Confluent schema less Json to Avro

Hi there:
We are now using event-hub connector to connect to Confulent Kafka. But our input data seems to be schema-less json. Thus, we are trying to use SMT to update schema and convert the record to Avro. The connector works fine, but we still cant see the schema in schema-registry. So is it possible to register the new schema into schema-registry and convert it to Avro through SMT. Any documents about that ? Thanks a lot

I guess it could work, but it’s a bit tricky to get it right. If you register the Avro schema in advance, you would know the id of the schema. In the SMT you can than transform the Json to a Avro binary, and prepend 5 bytes, first is a zero, and the next four are the byte representation of the schema id.

Hi gklijs:
Thanks a lot for your help. Now, We meet several questions: after transform the data from Json to Avro binary. We need to update two methods: schemaUpdateCache for schema and newrecord for the new record. Since schemaUpdateCache cant recognize the avro schema directly, we need to still use the schema under kafk.connect.data package ? Is it under avro format when it updates in Schema registry? Another question, after prepend 5 bytes into the new record. Can we directly give the avro binary to the updatedValue ? We try to give the GenericData.Record from org.apache.avro.generic.GenericData. It seems not working. Many thanks for your help

Here is our apply methods:

 override protected def newRecord(record: R, updatedSchema: Schema, updatedValue: Any): R =   record.newRecord(
      record.topic,
      record.kafkaPartition,
      updatedSchema,
      updatedValue,
      record.valueSchema,
      record.value,
      record.timestamp)

 override def apply(record: R): R = applyWithSchema(record)

  private def applyWithSchema(record: R) = {


    val nrecord :util.Map[String,Object] =
      new ObjectMapper().readValue(record.value().toString, classOf[util.HashMap[String,Object]])

    val valueSchemaJson =
      s"""
    {
      "namespace": "com.avro.junkie",
      "type": "record",
      "name": "User2",
      "fields": [
        {"name": "name", "type": "string"},
        {"name": "favoriteNumber",  "type": "int"},
        {"name": "favoriteColor", "type": "string"}
      ]
    }
  """

    val schemaParser = new Parser
    val valueSchemaAvro = schemaParser.parse(valueSchemaJson)
    print(valueSchemaAvro)
    val avroRecord = new GenericData.Record(valueSchemaAvro)

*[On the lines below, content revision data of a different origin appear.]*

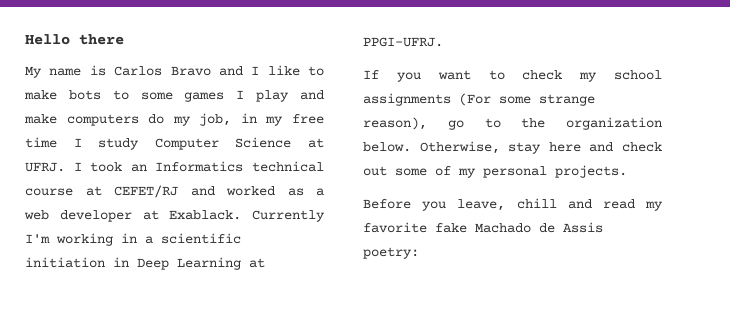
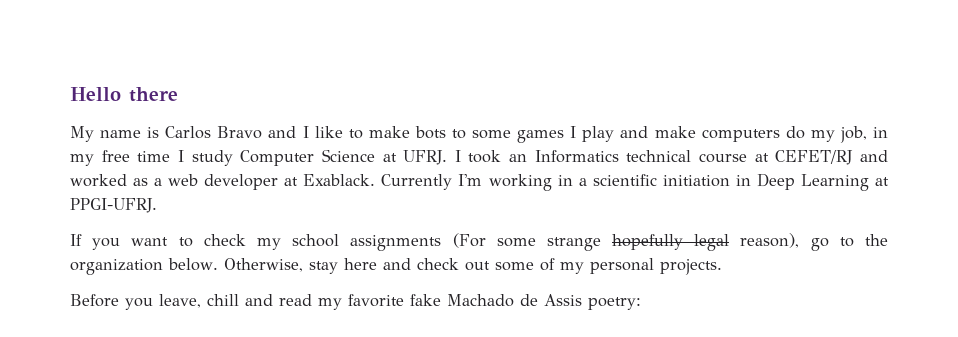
(595, 100) none -> [612,234,730,251] hopefully legal

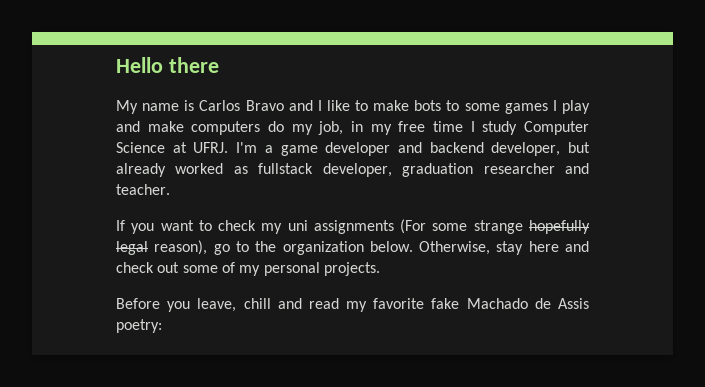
[454,150,888,165] [70,173,889,191] [70,198,157,213] I took an Informatics technical course at CEFET/RJ and worked as a web developer at Exablack. Currently I'm working in a scientific initiation in Deep Learning at PPGI-UFRJ. -> [236,142,590,156] [116,163,589,177] [116,184,170,195] I'm a game developer and backend developer, but already worked as fullstack developer, graduation researcher and teacher.
[292,234,340,247] school -> [287,220,308,231] uni

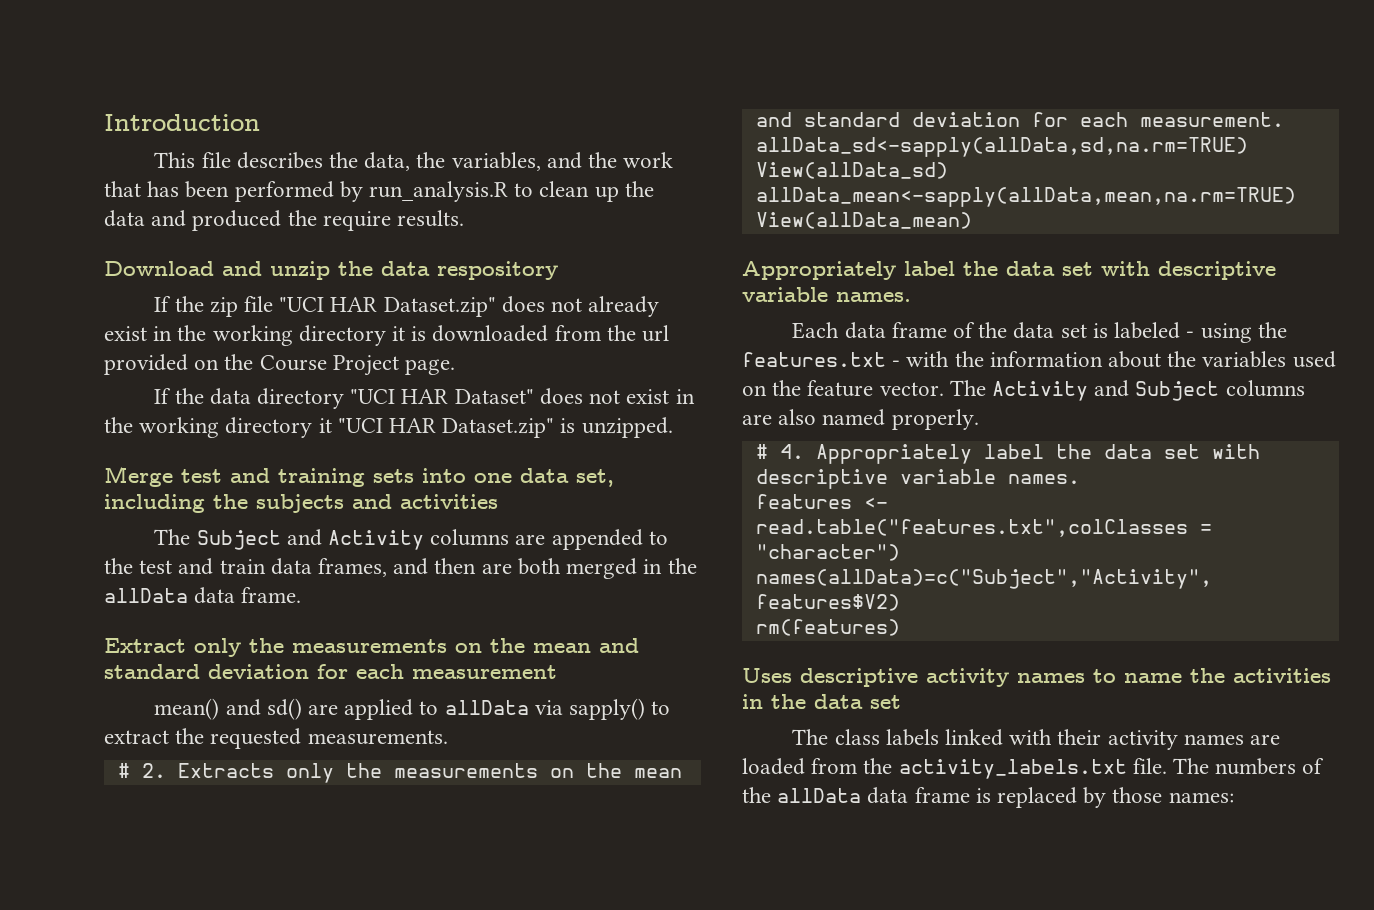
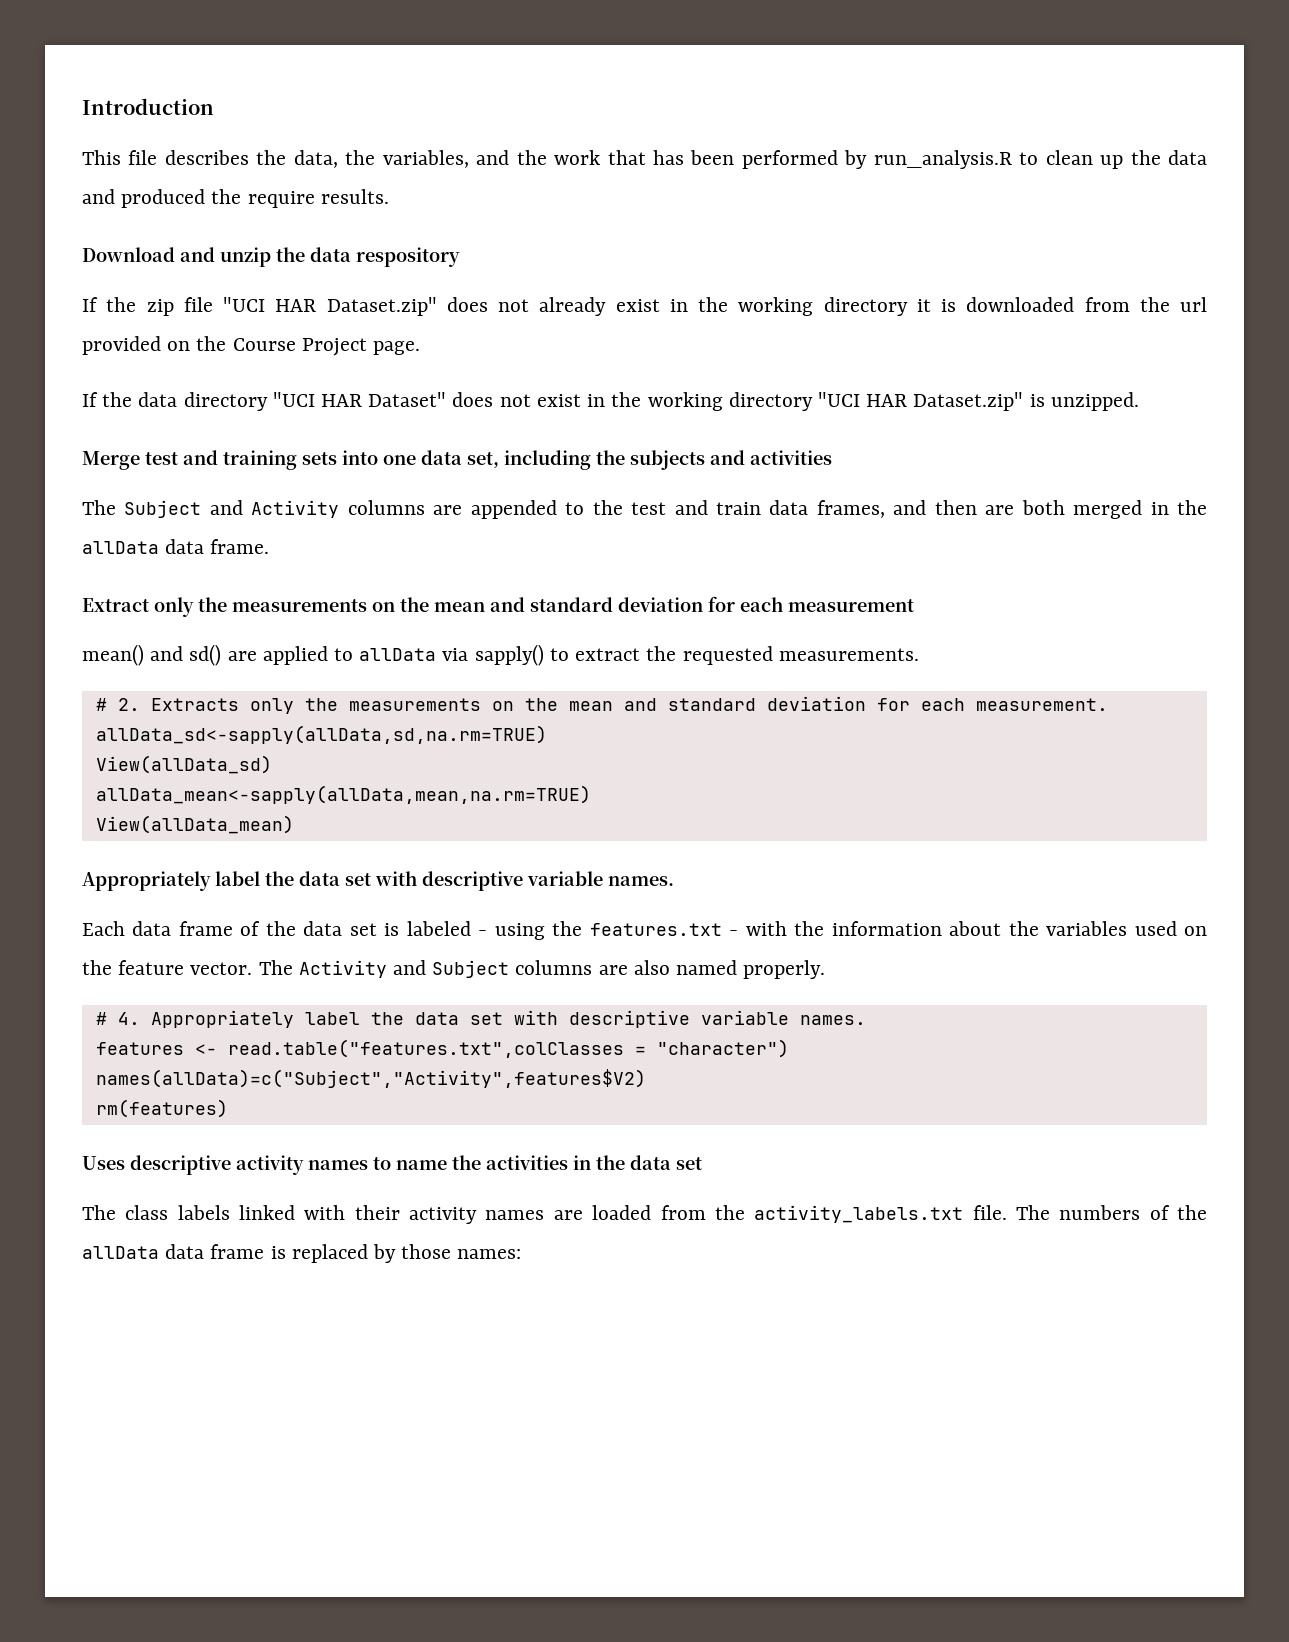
[318,418,332,433] it -> (813, 401) none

    avroRecord.put("name", "sam")
    avroRecord.put("favoriteNumber", 100)
    avroRecord.put("favoriteColor", "oreo")



    schemaUpdateCache.put(null , null)


    newRecord(record, null, avroRecord)

  }

 private def makeUpdatedSchema() ={
    val builder = SchemaBuilder.struct.name("json_schema")
      .field("id", Schema.STRING_SCHEMA)
      .field("battery", Schema.STRING_SCHEMA)

    builder.build()
  }

You currently aren’t writing to binary. I do think if you would, and prepend with the correct bytes, it should play nicely with the other parts using Schema Registry.

I think registering the schema in advance is the easiest way, since SMT are stateless. But to be honest, I did not work with the combination of SMT and Schema Registry before, so there might be easier ways.

This topic was automatically closed 30 days after the last reply. New replies are no longer allowed.